In the 19th century, experts tried to explain why tuberculosis was a leading killer. That’s what happens when people live in cities, doctors said, and there is little to be done. By the start of the 20th century, one out of every 170 Americans lived in a tuberculosis sanitarium.

Then, even before the eventual development of drugs effective against it, TB started to go away in the United States and Western Europe. But experts disagree about why. Some say it was improvements in public health and sanitation. Others say it was changes in medical care. Others split the difference and say it was both.

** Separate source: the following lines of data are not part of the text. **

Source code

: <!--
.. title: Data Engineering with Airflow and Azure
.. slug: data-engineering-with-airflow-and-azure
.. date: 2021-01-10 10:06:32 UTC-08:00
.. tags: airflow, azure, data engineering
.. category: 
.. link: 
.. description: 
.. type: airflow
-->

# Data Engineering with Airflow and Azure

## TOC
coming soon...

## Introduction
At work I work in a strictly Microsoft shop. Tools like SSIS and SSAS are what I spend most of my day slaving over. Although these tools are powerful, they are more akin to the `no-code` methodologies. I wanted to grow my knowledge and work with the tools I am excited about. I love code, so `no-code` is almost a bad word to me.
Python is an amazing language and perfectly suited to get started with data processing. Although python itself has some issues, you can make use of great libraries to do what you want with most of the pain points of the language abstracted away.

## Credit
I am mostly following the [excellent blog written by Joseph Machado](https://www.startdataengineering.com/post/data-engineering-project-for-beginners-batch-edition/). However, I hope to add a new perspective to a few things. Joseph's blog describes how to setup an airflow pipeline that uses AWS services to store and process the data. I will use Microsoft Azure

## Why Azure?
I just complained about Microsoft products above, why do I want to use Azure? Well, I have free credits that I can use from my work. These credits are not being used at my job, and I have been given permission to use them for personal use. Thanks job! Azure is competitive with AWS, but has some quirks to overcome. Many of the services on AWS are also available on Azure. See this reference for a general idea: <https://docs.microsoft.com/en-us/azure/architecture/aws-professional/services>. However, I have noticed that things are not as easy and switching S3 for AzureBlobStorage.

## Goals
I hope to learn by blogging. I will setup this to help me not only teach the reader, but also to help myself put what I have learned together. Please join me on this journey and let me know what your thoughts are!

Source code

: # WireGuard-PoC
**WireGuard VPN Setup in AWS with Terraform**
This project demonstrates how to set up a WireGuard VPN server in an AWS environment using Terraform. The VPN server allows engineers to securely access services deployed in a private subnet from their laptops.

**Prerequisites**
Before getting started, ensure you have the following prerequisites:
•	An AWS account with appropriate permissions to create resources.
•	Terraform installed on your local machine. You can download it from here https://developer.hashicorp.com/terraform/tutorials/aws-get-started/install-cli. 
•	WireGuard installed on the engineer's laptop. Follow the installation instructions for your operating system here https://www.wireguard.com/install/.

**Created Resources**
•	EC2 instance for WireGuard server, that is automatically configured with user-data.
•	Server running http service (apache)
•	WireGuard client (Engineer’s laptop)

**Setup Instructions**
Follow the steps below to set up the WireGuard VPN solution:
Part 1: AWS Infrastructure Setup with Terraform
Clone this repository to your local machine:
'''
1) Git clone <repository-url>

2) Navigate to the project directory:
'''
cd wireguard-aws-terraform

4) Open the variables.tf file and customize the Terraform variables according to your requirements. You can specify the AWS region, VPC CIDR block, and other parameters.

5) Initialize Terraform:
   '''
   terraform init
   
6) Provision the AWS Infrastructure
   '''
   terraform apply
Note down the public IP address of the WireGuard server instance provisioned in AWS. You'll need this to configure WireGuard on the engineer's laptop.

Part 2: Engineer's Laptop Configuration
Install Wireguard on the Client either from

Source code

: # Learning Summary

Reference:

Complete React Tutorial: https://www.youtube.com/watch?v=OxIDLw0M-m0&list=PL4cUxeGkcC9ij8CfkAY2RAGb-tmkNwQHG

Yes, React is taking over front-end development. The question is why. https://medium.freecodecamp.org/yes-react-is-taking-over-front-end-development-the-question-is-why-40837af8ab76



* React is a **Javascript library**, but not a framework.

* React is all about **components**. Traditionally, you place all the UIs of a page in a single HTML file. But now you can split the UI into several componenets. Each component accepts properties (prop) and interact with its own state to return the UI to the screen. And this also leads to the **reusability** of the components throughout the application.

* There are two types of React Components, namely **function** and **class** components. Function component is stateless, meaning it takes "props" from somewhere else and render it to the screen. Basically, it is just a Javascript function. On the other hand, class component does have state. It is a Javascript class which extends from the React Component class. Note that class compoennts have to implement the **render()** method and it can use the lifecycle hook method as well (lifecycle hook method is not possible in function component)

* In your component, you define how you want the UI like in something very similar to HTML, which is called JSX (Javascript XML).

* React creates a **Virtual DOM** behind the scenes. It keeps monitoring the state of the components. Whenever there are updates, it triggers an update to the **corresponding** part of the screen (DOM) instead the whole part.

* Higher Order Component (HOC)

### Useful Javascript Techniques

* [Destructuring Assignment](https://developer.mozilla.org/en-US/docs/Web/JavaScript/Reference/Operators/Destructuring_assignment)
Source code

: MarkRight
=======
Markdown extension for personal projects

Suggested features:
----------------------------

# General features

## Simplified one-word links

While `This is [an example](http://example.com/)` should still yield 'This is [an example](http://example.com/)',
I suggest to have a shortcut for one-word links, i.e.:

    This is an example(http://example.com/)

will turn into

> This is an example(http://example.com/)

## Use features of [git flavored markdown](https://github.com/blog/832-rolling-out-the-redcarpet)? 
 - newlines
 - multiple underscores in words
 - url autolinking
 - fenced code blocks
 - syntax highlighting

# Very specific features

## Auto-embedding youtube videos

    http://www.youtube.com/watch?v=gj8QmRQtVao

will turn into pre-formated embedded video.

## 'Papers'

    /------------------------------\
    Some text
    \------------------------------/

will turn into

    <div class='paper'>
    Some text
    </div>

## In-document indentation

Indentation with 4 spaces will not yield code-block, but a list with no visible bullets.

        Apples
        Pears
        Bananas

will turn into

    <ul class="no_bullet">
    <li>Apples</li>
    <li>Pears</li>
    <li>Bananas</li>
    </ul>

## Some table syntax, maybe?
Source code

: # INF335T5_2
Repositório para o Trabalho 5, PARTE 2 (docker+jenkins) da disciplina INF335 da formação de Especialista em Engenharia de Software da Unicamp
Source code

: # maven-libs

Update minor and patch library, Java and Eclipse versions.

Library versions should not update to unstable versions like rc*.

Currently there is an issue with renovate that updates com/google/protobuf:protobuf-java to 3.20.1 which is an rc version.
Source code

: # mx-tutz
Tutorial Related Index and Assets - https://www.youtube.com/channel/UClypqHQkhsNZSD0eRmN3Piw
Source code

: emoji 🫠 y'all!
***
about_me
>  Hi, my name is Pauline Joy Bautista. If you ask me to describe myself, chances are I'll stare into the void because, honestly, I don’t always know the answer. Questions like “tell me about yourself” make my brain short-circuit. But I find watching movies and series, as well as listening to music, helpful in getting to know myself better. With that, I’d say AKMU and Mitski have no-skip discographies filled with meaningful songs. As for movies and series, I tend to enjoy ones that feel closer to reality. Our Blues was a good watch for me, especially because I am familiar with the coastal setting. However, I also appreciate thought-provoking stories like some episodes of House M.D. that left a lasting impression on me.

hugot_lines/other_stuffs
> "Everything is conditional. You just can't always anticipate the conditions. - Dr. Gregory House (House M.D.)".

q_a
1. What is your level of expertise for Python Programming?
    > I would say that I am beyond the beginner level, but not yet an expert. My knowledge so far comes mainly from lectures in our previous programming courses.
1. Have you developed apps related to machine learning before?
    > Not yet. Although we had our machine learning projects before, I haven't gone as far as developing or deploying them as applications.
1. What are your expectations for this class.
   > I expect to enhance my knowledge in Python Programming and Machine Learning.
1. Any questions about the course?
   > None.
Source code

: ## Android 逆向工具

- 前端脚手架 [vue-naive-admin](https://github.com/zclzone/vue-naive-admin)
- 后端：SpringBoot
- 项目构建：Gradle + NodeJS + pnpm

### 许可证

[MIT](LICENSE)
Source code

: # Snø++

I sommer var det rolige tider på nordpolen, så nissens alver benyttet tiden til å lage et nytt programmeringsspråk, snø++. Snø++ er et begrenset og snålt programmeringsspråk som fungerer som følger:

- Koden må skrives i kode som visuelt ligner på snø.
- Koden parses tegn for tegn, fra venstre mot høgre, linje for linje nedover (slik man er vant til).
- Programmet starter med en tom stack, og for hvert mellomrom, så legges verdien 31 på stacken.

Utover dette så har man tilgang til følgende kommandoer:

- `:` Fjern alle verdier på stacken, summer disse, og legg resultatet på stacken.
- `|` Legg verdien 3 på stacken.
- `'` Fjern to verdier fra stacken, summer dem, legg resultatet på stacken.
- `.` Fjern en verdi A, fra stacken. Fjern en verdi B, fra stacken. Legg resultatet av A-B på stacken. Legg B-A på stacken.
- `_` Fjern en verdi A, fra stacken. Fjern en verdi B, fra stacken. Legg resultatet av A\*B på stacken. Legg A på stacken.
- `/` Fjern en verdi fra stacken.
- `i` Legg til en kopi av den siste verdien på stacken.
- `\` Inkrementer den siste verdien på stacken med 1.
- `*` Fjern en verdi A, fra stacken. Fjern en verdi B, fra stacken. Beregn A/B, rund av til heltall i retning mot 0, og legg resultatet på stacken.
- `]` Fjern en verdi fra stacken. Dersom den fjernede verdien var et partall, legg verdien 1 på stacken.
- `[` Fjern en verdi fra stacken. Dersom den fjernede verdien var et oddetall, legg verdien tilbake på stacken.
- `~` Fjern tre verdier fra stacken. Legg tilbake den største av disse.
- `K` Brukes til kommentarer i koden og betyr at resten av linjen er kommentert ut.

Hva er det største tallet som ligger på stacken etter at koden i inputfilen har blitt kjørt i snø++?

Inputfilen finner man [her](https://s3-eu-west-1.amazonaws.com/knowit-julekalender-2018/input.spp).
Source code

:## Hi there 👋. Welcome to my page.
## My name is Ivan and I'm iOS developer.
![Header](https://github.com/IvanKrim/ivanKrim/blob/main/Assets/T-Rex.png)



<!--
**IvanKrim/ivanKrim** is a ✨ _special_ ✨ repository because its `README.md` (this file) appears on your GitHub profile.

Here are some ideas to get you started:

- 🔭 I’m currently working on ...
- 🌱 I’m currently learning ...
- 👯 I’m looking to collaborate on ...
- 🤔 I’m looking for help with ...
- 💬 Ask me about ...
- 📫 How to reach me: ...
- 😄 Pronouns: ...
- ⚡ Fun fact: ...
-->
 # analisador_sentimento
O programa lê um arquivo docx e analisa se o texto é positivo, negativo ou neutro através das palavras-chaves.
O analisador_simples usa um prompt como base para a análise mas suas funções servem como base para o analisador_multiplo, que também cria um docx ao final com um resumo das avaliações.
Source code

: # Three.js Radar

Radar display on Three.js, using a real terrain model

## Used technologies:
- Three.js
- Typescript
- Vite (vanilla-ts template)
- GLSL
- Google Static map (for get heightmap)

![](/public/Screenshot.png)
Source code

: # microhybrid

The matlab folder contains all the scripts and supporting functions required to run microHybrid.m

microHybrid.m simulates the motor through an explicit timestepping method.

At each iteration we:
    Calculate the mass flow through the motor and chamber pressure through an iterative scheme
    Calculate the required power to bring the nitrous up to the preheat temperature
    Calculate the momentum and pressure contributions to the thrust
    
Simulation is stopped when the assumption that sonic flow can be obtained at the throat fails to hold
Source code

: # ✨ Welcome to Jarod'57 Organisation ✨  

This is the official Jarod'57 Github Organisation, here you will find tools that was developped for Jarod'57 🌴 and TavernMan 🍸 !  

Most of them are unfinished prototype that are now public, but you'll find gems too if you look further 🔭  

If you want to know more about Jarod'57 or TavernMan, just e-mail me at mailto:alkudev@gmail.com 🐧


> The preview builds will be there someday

The tuberculosis surprise was eclipsed in the 1930s as heart disease became ascendant. It would kill us all, the experts said. And sure enough, by 1960, a third of all US deaths were from heart disease. Now cardiologists are predicting it will soon fall from its perch as the leading killer of Americans, replaced by cancer, which itself has a falling death rate.

Predicting future trends, Jones noted, “is often a suspect science in which slight changes in assumptions lead to substantial differences in projected futures.”

But Cummings has a provocative idea for further investigation. He starts with two observations: Rates of disease after disease are dropping. Even the rate of “all-cause mortality,” which lumps together chronic diseases, is falling. And every one of those diseases at issue is linked to ageing.

Perhaps, he said, all these degenerative diseases share something in common, something inside ageing cells themselves. The cellular process of ageing may be changing, in humans’ favour.

“I want to look inside cells,” Cummings said. Inside, there could be more clues to this happy mystery.